Document passage |
--- --- ---

I'll agree with the "Trip of a Lifetime" comments!!!

Thanks to David for pulling it together, and thanks to Bearden, Dex and Kenny for being such great travelling companions.

 

This was my first trip to Mexico, and my first to practice speaking the Spanish that I studied for 3 years in high school. Needless to say, mi espanol es pathetico. But luckily, being a 6'7" extremely pale blue-eyed red-head donning freakish motorcycle garb, I blended right in with the locals grin.gif

 

I really enjoyed the simplicity of the culture, the friendliness of the locals...and ummmm...the food!!

I marvelled at 3 young boys entertaining themselves for hours by playing a game with a crushed bottle cap.

The rugged beauty of this place is really beyond what words or pictures could capture...you just have to go see it.

--- --- ---

Provided material |
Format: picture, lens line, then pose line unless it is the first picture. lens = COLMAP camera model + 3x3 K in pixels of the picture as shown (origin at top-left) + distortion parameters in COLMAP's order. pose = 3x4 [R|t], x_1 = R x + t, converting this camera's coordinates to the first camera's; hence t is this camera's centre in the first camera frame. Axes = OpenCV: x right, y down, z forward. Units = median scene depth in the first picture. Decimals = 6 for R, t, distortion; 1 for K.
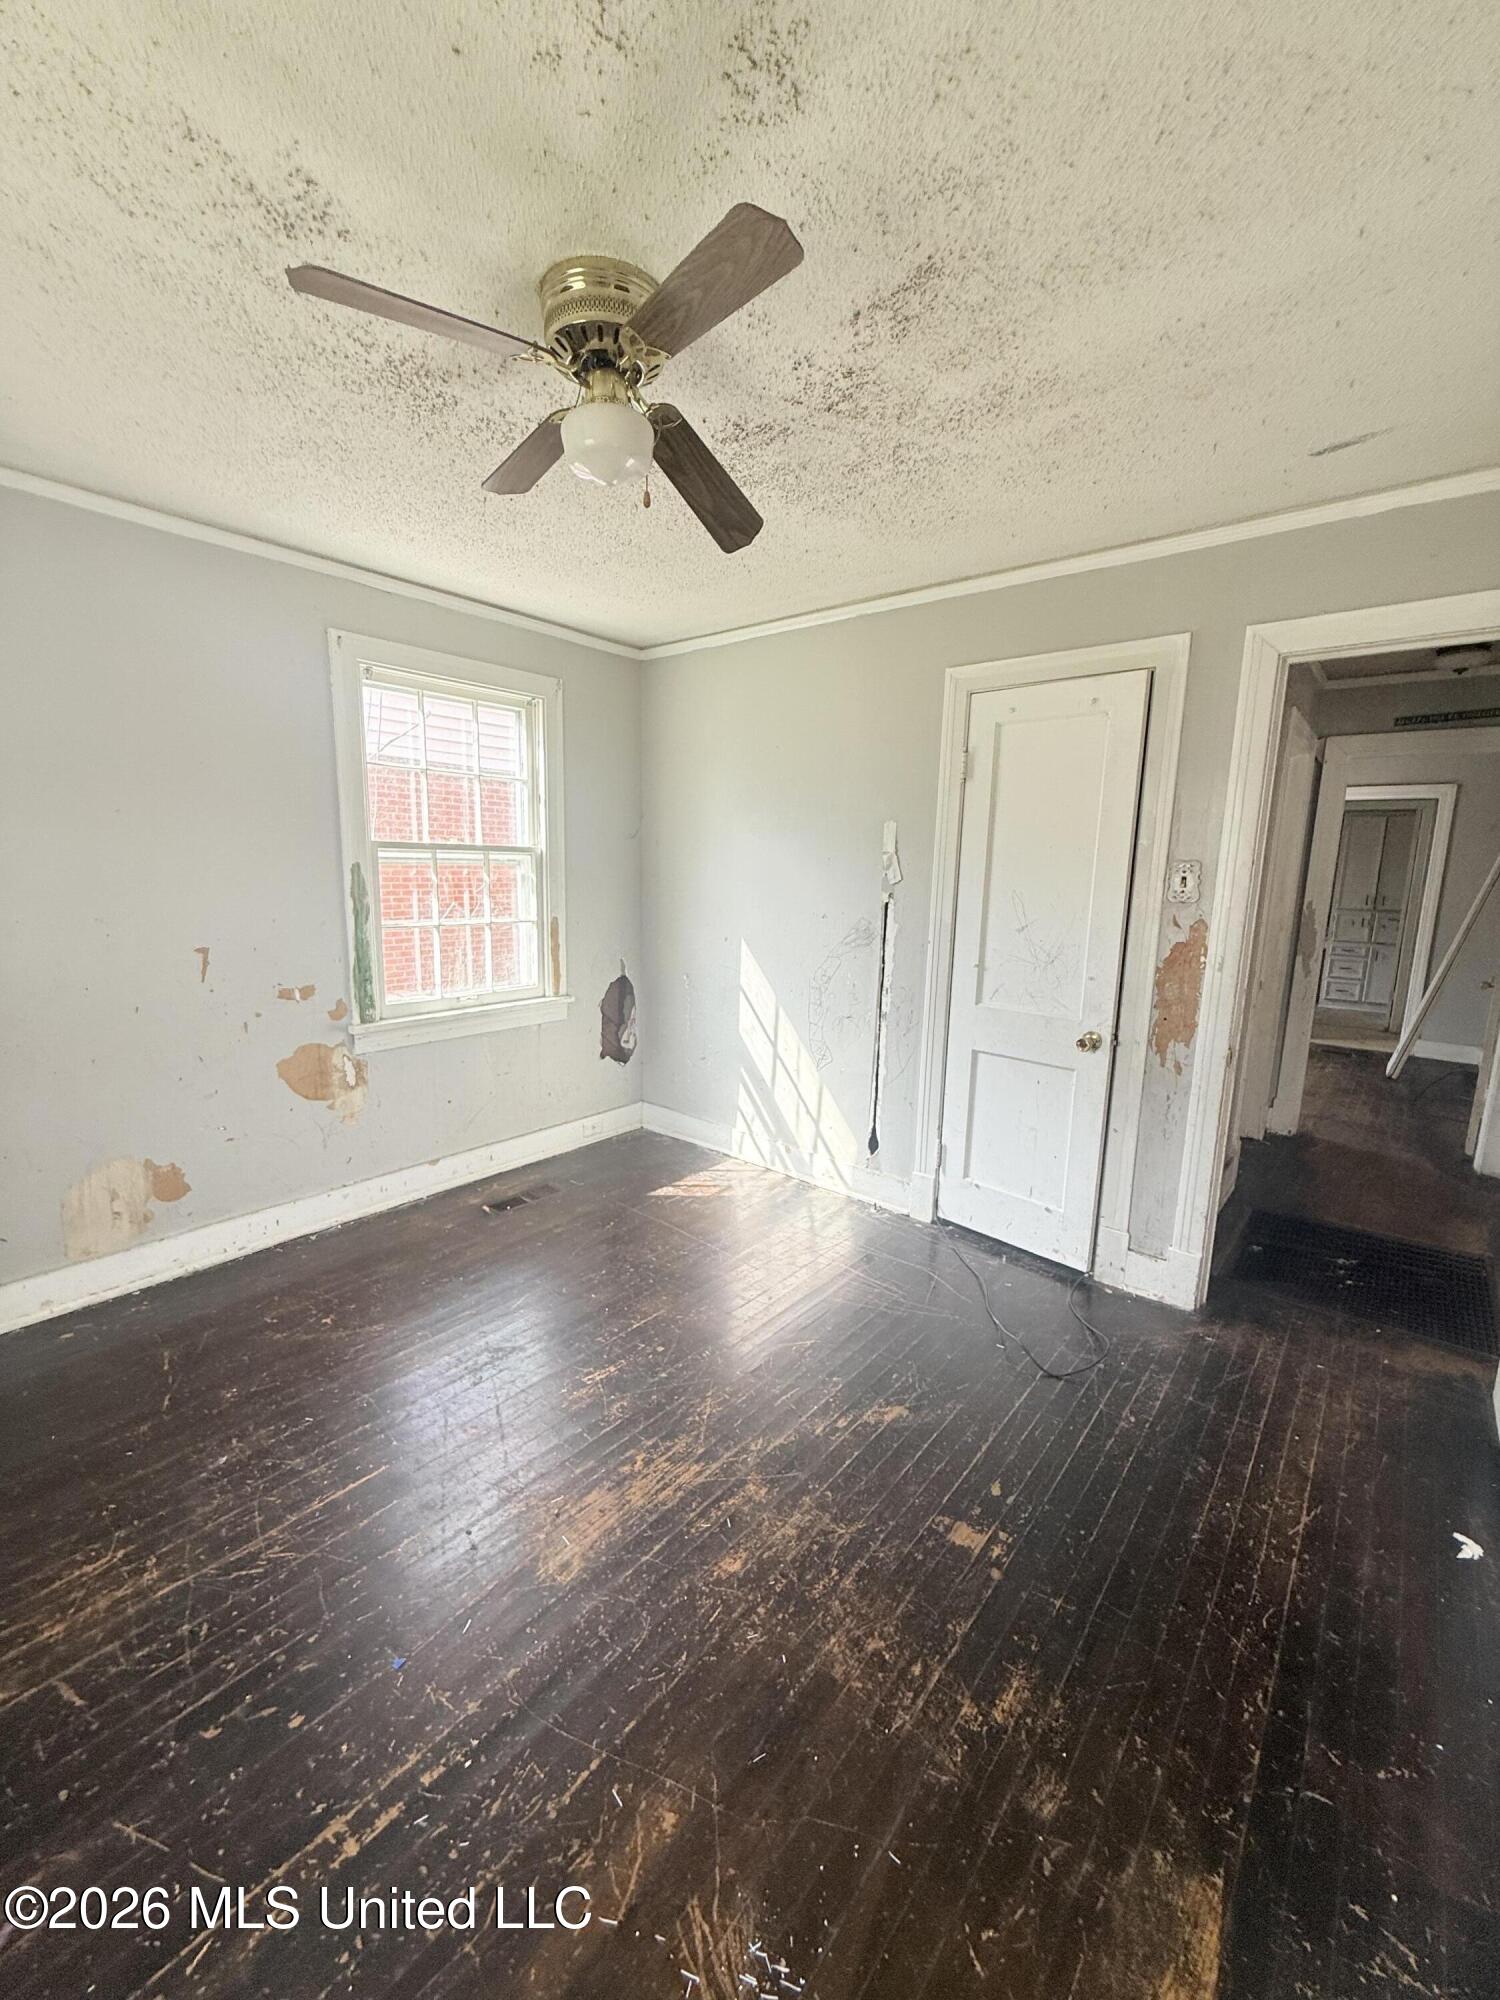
lens RADIAL K [[801.3, 0, 748.5], [0, 801.3, 996.6], [0, 0, 1]] dist [0.000357, 0.000178]
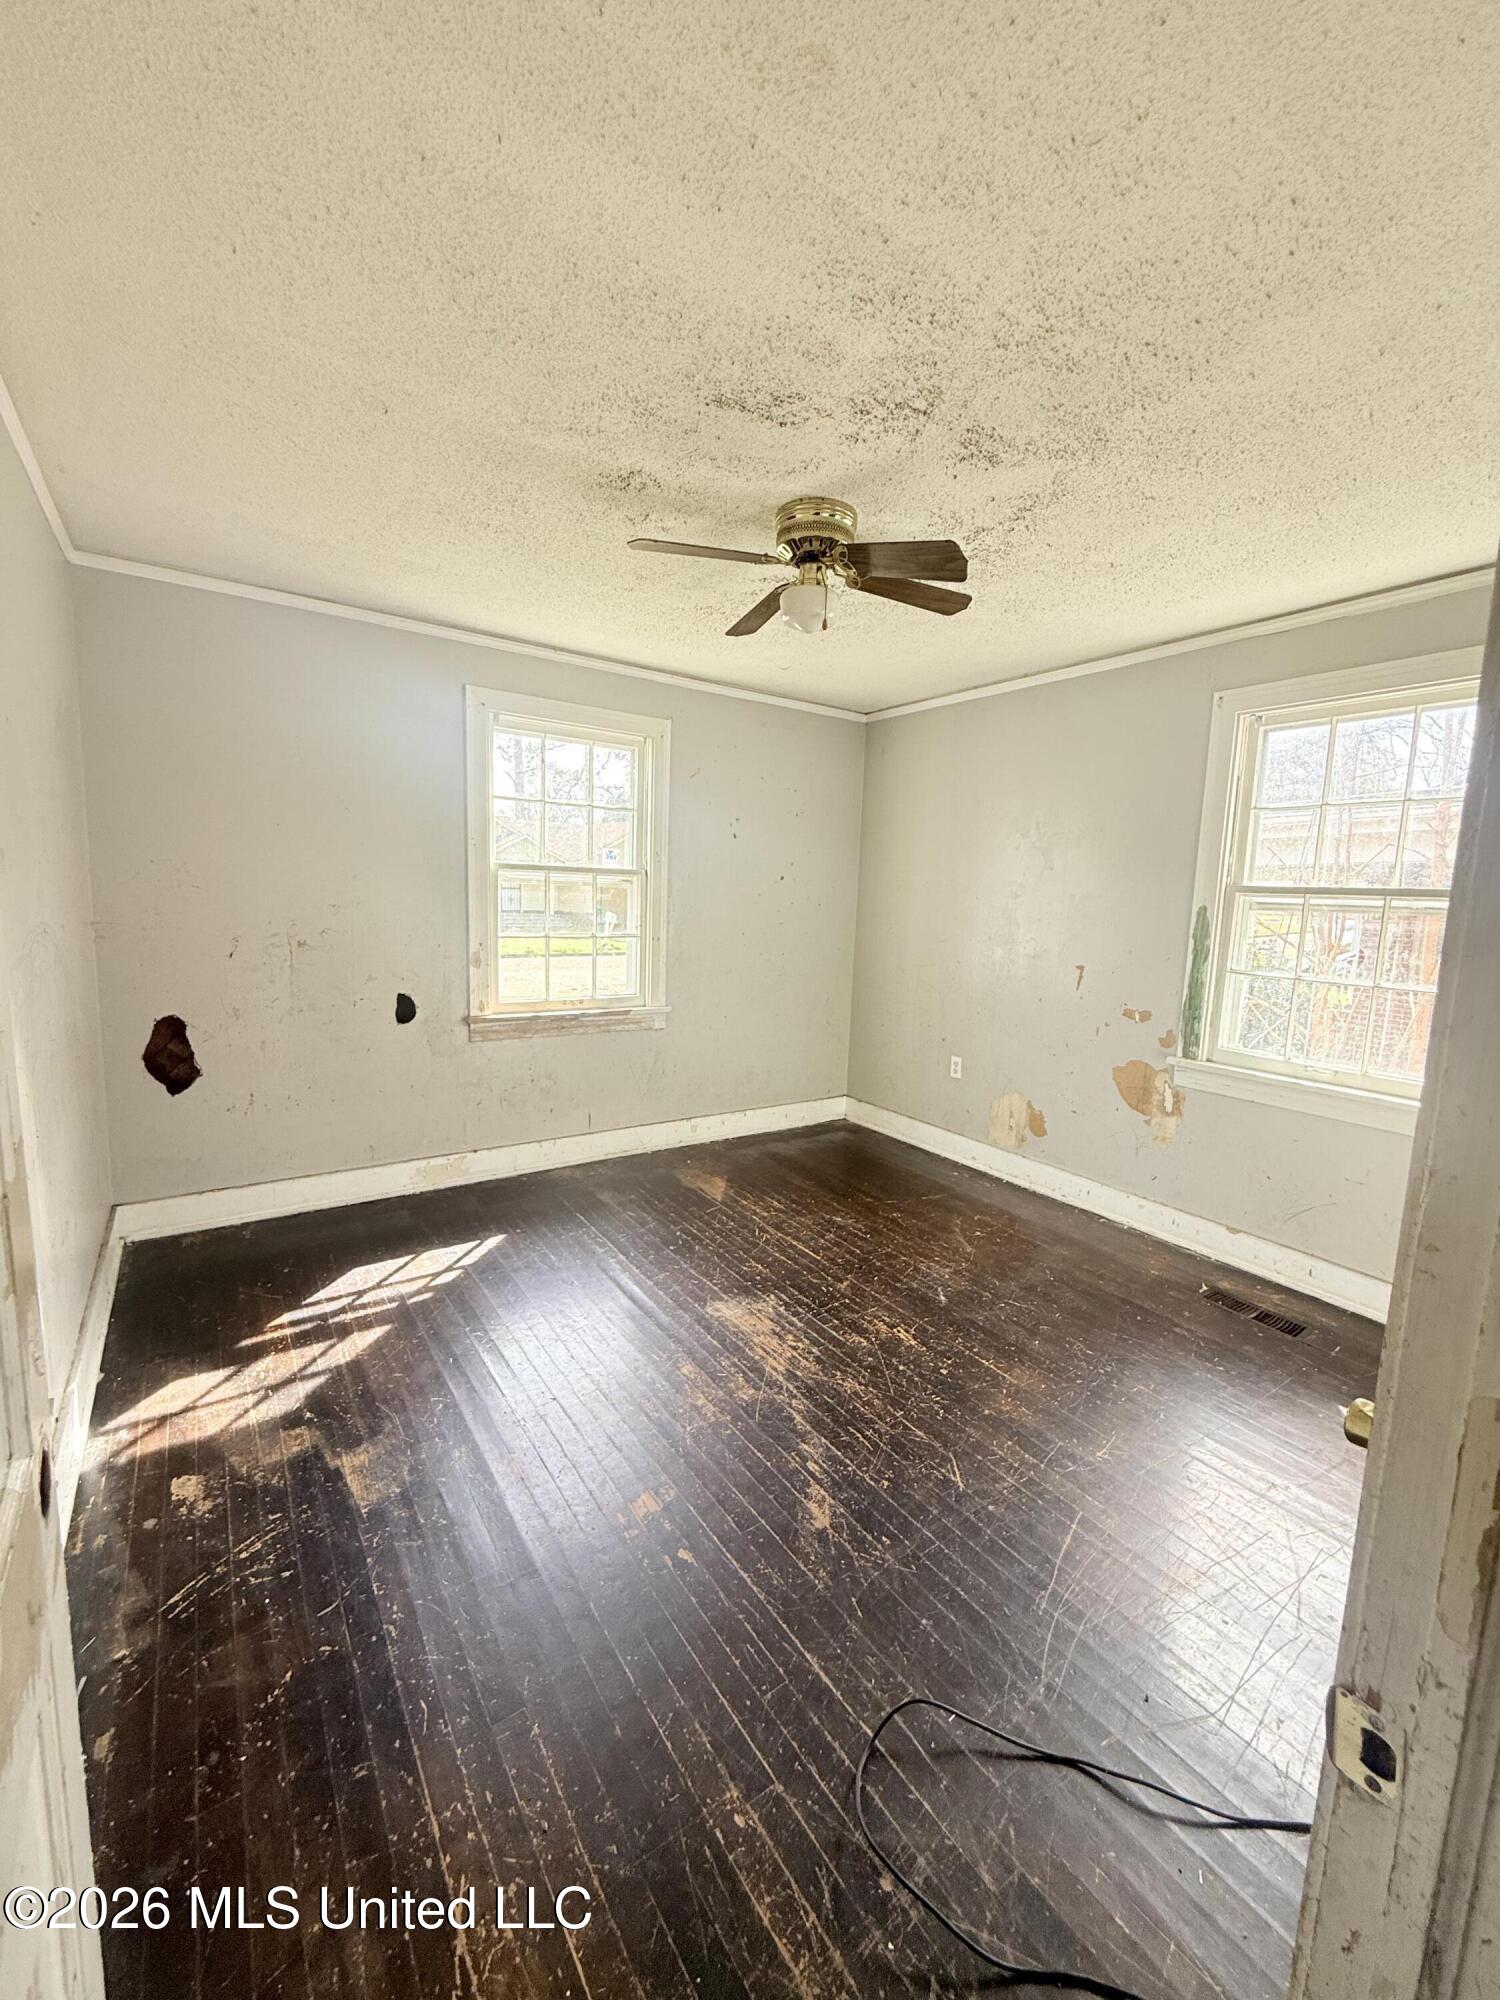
lens RADIAL K [[801.3, 0, 748.5], [0, 801.3, 996.6], [0, 0, 1]] dist [0.000357, 0.000178]
pose [[-0.270106, 0.098056, -0.957825, 0.735596], [-0.200154, 0.967350, 0.155475, -0.102091], [0.941797, 0.233707, -0.241661, 0.764238]]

--- --- ---

Quote the Mexico trip post word for word, the stretch from "Thanks to David" through "to go see it.". The material comes from a different source than the text.

Exercise response |
Thanks to David for pulling it together, and thanks to Bearden, Dex and Kenny for being such great travelling companions.

 

This was my first trip to Mexico, and my first to practice speaking the Spanish that I studied for 3 years in high school. Needless to say, mi espanol es pathetico. But luckily, being a 6'7" extremely pale blue-eyed red-head donning freakish motorcycle garb, I blended right in with the locals grin.gif

 

I really enjoyed the simplicity of the culture, the friendliness of the locals...and ummmm...the food!!

I marvelled at 3 young boys entertaining themselves for hours by playing a game with a crushed bottle cap.

The rugged beauty of this place is really beyond what words or pictures could capture...you just have to go see it.